O último escândalo do inverno cripto
Sam Bankman-Fried, mais conhecido como SBF, de 30 anos, operava seu fundo de investimentos desde 2017, a Alameda. A empresa fazia arbitragem (comprava criptomoedas onde estivesse barato e vendia onde tivesse cotação maior) e alavancagem (comprava em baixa e esperava por momentos de alta), duas operações legais e comuns.
Em 2019, o então bilionário criou sua própria corretora, a FTX, e passou a emitir sua própria criptomoeda, a FTX Token (FTT). Como as criptomoedas ganham ou perdem valor de acordo com a demanda, SBF passou a usar sua empresa Alameda para demandar pelas moedas da FTX. Com um fundo de investimentos sempre disposto a comprar o FTT por um preço acima do mercado, o valor da moeda disparou 1.200% ao longo do ano de 2021.
Ao final do processo, a Alameda tinha quase todo FTT disponível no mercado, e a empresa usou esses ativos como garantia para fazer empréstimos em dólar, mesmo sem possuir dinheiro algum em caixa. O esquema só começou a dar errado com a desvalorização do Bitcoin e Ethereum, quando os especuladores ficaram desconfiados das criptomoedas e resolveram vender o FTT que tinham enquanto a cotação estava alta.
O caixa da FTX e da Alameda esvaziou para pagar dívidas com os credores, o site CoinDesk publicou uma matéria em que revelava o esquema, e em apenas algumas semanas o valor das empresas passou de US$ 32 bilhões (US$ 2 bi a mais que o Bradesco) para zero.
*O que são criptomoedas
Uma criptomoeda é uma espécie de dinheiro eletrônico cujas transações acontecem de ponto a ponto, ou seja, sem intermediários. As transferências podem ser verificadas por todos usuários, pois ficam gravadas em um banco de dados distribuídos chamado blockchain. Blockchain é uma estrutura sem uma entidade administradora central, o que torna impossível para qualquer autoridade financeira ou governamental manipular a emissão e o valor da criptomoeda ou induzir a inflação com a produção de mais dinheiro.

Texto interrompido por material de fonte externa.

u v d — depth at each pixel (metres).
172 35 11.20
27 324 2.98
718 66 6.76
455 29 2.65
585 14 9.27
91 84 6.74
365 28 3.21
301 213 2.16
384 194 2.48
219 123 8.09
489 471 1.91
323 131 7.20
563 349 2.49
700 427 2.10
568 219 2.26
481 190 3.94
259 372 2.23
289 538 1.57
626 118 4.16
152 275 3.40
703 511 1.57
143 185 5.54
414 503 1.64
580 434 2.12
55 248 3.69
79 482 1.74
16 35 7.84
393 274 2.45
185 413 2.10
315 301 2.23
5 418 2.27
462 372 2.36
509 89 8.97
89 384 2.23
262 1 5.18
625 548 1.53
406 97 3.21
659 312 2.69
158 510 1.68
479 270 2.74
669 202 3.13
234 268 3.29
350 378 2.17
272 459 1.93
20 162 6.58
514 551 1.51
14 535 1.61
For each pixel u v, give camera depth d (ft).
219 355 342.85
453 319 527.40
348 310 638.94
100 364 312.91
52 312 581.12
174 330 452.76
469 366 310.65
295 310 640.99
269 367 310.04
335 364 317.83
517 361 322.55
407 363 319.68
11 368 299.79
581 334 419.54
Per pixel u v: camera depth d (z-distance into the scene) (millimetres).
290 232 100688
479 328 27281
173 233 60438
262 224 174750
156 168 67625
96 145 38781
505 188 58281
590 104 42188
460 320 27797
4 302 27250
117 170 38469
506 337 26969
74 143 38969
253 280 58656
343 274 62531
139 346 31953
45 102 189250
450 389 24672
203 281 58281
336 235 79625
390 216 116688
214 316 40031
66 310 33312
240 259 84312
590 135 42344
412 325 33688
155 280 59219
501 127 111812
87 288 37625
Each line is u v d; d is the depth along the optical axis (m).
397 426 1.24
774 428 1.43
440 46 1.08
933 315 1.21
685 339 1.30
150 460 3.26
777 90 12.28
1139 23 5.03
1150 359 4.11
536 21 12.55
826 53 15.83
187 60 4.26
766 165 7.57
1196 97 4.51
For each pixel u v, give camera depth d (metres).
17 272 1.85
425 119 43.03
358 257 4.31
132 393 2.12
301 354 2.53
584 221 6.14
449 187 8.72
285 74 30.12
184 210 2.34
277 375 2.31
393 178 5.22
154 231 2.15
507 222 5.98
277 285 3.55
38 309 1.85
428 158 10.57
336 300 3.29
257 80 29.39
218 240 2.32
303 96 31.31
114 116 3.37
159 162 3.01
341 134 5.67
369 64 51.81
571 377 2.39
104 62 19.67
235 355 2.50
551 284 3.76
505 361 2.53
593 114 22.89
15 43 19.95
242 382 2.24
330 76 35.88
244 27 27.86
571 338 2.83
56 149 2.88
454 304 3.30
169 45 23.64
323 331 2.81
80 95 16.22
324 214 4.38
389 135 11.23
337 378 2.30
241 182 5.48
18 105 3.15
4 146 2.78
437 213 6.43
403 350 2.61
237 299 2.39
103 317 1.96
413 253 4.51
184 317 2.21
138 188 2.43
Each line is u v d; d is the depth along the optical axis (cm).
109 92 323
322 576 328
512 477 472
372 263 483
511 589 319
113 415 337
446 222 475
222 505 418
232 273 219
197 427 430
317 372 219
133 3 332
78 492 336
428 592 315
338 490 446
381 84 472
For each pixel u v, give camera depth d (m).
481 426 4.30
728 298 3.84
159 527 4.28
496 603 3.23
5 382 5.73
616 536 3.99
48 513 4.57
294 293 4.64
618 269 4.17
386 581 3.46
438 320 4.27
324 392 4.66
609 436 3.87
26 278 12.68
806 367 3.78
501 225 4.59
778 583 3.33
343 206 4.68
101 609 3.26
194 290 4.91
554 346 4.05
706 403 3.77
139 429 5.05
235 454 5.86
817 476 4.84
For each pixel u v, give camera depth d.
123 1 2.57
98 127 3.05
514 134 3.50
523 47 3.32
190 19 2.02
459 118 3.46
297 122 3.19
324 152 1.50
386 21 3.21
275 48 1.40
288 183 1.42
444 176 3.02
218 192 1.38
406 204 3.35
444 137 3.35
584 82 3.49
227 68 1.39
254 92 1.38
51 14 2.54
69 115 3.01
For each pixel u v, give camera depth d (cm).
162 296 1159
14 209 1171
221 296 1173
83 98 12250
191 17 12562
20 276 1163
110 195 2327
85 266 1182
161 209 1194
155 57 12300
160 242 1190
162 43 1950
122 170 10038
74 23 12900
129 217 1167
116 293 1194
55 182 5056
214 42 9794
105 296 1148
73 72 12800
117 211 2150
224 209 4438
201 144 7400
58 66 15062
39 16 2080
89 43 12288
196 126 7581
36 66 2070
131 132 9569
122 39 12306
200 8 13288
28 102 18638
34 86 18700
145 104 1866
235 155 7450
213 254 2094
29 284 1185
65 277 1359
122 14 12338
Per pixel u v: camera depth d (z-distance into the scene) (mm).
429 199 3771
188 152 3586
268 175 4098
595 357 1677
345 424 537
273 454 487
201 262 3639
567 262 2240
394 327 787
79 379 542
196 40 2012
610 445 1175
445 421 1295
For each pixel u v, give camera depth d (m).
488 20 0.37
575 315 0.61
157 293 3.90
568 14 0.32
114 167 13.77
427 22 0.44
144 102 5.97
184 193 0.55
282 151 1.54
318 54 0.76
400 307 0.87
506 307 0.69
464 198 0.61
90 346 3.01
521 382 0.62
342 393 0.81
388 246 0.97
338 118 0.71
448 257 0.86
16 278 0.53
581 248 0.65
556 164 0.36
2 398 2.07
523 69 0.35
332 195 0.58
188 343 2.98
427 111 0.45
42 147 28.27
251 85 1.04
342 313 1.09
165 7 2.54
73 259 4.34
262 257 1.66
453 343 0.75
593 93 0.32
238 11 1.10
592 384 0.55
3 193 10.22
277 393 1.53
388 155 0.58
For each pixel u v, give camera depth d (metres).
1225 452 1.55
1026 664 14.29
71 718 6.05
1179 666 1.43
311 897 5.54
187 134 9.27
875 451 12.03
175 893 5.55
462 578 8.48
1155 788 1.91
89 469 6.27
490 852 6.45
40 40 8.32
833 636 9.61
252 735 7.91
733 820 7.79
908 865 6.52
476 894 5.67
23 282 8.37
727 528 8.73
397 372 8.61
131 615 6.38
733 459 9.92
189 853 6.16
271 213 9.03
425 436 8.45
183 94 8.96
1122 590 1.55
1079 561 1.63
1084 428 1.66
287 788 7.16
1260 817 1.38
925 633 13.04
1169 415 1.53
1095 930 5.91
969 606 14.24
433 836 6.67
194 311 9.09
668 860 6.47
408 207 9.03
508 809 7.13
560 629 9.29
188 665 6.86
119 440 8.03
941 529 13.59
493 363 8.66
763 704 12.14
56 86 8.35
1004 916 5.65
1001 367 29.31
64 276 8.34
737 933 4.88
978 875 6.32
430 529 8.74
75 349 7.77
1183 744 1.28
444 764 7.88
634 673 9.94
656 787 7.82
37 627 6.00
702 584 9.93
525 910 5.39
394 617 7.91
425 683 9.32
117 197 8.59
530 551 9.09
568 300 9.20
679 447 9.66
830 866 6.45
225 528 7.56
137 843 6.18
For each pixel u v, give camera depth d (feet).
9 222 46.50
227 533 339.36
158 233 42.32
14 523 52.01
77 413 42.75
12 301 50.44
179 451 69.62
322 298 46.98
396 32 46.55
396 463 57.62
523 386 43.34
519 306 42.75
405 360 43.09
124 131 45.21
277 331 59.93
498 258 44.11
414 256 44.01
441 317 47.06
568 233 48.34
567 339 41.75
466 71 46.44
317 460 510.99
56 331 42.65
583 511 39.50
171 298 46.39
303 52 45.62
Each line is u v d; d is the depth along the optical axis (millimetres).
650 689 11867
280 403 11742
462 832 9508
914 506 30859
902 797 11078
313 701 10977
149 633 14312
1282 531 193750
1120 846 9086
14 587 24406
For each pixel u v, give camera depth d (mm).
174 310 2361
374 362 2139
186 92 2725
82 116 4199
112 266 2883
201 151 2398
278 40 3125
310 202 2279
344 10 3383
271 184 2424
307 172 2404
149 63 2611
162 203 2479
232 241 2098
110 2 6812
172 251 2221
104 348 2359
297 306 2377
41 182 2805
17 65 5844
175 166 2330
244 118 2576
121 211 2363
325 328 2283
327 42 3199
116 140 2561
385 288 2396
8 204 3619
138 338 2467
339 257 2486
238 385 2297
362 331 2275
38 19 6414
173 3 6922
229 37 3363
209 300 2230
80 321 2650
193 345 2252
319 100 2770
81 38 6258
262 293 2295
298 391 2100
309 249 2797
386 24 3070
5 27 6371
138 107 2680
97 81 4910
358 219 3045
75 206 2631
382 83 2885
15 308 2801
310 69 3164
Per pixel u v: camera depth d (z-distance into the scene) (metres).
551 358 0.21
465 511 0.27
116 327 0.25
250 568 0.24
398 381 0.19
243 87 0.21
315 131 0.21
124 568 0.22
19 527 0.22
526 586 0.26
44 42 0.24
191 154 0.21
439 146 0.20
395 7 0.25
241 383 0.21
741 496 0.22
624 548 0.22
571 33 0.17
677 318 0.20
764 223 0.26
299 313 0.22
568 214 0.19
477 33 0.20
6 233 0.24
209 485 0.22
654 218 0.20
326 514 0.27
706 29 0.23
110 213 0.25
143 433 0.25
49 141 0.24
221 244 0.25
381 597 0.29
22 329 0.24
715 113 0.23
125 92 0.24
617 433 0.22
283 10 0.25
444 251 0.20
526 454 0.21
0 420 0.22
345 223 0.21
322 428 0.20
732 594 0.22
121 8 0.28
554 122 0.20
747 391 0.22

Existem milhares de criptomoedas, cada uma com sua proposta. A mais popular e valiosa criptomoeda, o Bitcoin, apostava em atrelar sua valorização a um mecanismo de escassez (a produção de Bitcoins é reduzida de forma exponencial em função do tempo). No entanto, grandes movimentos especulativos de oferta e demanda influenciam na oscilação de seu valor no mercado de câmbio, sendo definido livremente durante as 24 horas do dia. No final das contas, a valorização do Bitcoin se deveu muito mais à especulação do que ao uso da moeda em transações financeiras.